/CoOadTR

Ablation study for "OadTR: Online Action Detection with Transformers".

Primary LanguagePythonMIT LicenseMIT

Continual Online Action Detection Transformer

This repository contains the Online Action Recognition Experiments from our work on Continual Transformers.

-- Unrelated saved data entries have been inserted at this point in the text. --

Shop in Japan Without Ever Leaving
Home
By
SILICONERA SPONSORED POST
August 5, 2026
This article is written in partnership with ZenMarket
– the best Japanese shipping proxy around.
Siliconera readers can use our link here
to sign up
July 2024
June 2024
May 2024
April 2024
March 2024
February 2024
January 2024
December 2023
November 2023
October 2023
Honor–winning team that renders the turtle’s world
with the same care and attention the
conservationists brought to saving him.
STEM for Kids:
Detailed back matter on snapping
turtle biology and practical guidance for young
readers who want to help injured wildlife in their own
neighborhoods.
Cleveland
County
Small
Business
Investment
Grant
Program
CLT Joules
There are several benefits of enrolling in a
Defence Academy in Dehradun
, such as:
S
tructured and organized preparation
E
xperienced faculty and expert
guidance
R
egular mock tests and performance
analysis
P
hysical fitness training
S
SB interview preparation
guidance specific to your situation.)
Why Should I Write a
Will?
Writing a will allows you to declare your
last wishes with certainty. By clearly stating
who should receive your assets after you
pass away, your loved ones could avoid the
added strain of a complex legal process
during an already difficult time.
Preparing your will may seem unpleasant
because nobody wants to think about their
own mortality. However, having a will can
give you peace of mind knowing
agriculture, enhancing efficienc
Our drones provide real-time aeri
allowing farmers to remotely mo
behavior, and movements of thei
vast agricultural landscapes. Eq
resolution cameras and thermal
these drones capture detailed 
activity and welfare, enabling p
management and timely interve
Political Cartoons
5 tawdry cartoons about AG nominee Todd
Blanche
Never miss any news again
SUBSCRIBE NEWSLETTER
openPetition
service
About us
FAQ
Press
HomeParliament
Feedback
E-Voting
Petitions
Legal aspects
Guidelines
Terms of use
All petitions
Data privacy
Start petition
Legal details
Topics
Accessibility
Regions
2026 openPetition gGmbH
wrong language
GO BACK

This repository is a fork of the official source code for the "OadTR: Online Action Detection with Transformers" (ICCV2021) ["Paper"], with model variations specified in different branches.

Set-up

Package Dependencies

Install the dependencies from the original OadTR project

pip install pytorch torchvision numpy json tensorboard-logger

Install Continual Transformer blocks

pip install --upgrade git+https://github.com/LukasHedegaard/continual-transformers.git

Pretrained features

When you have downloaded and placed the THUMOS featues under ~/data, you can select the features by appending the following to your python command:

  • ActivityNet (default):
    • --feature Anet2016_feature_v2
  • Kinetics:
    • --feature V3

Experiments

CoOadTR

From the main branch the CoOadTR model can be run with the following: command

python main.py --num_layers 1 --enc_layers 64 --cpe_factor 1

Here, num_layers denotes the number of transformer blocks (1 or 2), enc_layers is the sequence length, and cpe_factor is a multiplier for the number of unique circular positional embeddings (1>=x>=2).

OadTR ablations

Each conducted experiment has its own branch. An overview of the ablated features and associated results is found in the table below for the TSN-Anet features:

Encoder-layers Decoder Class-token Circular encoding mAP (%) branch command
3 ✔︎ ✔︎ - 57.8 original (baseline) python main.py --num_layers 3 --decoder_layers 5 --enc_layers 64
3 - ✔︎ - 56.8 no-decoder python main.py --num_layers 3 --enc_layers 64
2 - ✔︎ - 55.6 no-decoder python main.py --num_layers 2 --enc_layers 64
2 - - - 55.5 no-decoder-no-cls-token python main.py --num_layers 2 --enc_layers 64
1 - - ✔︎ (len n) 55.7 no-decoder-no-cls-token-shifting-tokens python main.py --num_layers 1 --enc_layers 64
1 - - ✔︎ (len 2n) 55.8 no-decoder-no-cls-token-shifting-tokens-2x python main.py --num_layers 1 --enc_layers 64

THUMOS

Model branch command
OadTR original python main.py --num_layers 3 --decoder_layers 5 --enc_layers 64 --feature <FEATURE>
OadTR-b2 no-decoder-no-cls-token python main.py --num_layers 2 --enc_layers 64 --feature <FEATURE>
OadTR-b2 no-decoder-no-cls-token python main.py --num_layers 1 --enc_layers 64 --feature <FEATURE>
CoOadTR-b2 main python main.py --num_layers 2 --enc_layers 64 --feature <FEATURE>
CoOadTR-b1 main python main.py --num_layers 1 --enc_layers 64 --feature <FEATURE>

Where <FEATURE> is either "anet" or "kin" for ActivityNet and Kinetics pretrained features, respectively. --dim_feature should be 3072 for "anet" , and 4096 for "kin".

TVSeries

Model branch command
OadTR original-tvseries python main.py --num_layers 3 --decoder_layers 5 --enc_layers 64 --feature <FEATURE>
OadTR-b2 no-decoder-no-cls-token-tvseries python main.py --num_layers 2 --enc_layers 64 --feature <FEATURE>
OadTR-b2 no-decoder-no-cls-token-tvseries python main.py --num_layers 1 --enc_layers 64 --feature <FEATURE>
CoOadTR-b2 main python main.py --dataset tvseries --num_layers 2 --enc_layers 64 --feature <FEATURE>
CoOadTR-b1 main python main.py --dataset tvseries --num_layers 1 --enc_layers 64 --feature <FEATURE>

Where <FEATURE> is the name of your .pickle file of extracted features (either A.Net or Kin. features), placed in the ~/data folder.